### INSTRUCTIONS FOR THE TASK
In the entries below, find the line containing "image of human" and the line containing "is no significant". Copy those two lines and everything between them exactly, and only that.

### RECORDS FOR THE TASK
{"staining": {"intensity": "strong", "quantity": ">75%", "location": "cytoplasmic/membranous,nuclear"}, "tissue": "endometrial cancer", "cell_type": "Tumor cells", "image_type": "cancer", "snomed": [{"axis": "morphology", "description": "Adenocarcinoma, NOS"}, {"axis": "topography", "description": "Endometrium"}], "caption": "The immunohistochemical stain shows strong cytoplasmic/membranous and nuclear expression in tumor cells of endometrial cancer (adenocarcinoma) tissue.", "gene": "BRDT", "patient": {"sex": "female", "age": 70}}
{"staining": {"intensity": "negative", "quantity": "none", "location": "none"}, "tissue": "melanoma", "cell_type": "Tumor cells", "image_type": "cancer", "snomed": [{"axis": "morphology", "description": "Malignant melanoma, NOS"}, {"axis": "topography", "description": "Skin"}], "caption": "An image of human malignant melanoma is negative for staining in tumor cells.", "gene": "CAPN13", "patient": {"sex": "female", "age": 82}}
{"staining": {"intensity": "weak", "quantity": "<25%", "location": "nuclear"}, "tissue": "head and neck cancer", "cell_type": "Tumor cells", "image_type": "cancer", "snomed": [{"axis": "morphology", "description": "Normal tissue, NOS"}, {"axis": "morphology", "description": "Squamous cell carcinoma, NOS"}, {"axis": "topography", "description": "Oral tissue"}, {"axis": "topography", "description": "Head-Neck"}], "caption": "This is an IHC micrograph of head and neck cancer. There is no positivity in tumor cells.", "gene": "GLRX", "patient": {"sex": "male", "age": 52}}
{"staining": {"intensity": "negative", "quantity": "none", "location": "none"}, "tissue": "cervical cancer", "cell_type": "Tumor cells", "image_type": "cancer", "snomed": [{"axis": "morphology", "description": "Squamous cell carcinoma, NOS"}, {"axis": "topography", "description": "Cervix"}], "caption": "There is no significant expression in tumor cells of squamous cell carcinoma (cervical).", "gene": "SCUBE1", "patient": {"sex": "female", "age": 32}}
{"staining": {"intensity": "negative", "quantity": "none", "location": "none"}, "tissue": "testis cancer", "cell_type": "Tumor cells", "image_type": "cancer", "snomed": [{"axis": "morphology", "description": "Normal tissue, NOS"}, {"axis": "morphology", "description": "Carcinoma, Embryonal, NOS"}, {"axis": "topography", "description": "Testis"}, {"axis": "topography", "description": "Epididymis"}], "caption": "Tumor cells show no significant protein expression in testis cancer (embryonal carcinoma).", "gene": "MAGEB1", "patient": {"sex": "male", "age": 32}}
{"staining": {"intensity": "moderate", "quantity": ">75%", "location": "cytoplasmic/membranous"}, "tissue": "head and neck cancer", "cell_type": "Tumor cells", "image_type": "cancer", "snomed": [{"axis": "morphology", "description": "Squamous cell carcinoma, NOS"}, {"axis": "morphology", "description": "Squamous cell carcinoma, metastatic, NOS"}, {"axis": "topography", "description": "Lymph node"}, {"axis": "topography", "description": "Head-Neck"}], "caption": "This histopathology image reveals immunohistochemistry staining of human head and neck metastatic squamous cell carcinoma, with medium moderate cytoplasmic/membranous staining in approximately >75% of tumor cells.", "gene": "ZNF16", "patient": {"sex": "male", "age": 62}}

### EXERCISE ANSWER
{"staining": {"intensity": "negative", "quantity": "none", "location": "none"}, "tissue": "melanoma", "cell_type": "Tumor cells", "image_type": "cancer", "snomed": [{"axis": "morphology", "description": "Malignant melanoma, NOS"}, {"axis": "topography", "description": "Skin"}], "caption": "An image of human malignant melanoma is negative for staining in tumor cells.", "gene": "CAPN13", "patient": {"sex": "female", "age": 82}}
{"staining": {"intensity": "weak", "quantity": "<25%", "location": "nuclear"}, "tissue": "head and neck cancer", "cell_type": "Tumor cells", "image_type": "cancer", "snomed": [{"axis": "morphology", "description": "Normal tissue, NOS"}, {"axis": "morphology", "description": "Squamous cell carcinoma, NOS"}, {"axis": "topography", "description": "Oral tissue"}, {"axis": "topography", "description": "Head-Neck"}], "caption": "This is an IHC micrograph of head and neck cancer. There is no positivity in tumor cells.", "gene": "GLRX", "patient": {"sex": "male", "age": 52}}
{"staining": {"intensity": "negative", "quantity": "none", "location": "none"}, "tissue": "cervical cancer", "cell_type": "Tumor cells", "image_type": "cancer", "snomed": [{"axis": "morphology", "description": "Squamous cell carcinoma, NOS"}, {"axis": "topography", "description": "Cervix"}], "caption": "There is no significant expression in tumor cells of squamous cell carcinoma (cervical).", "gene": "SCUBE1", "patient": {"sex": "female", "age": 32}}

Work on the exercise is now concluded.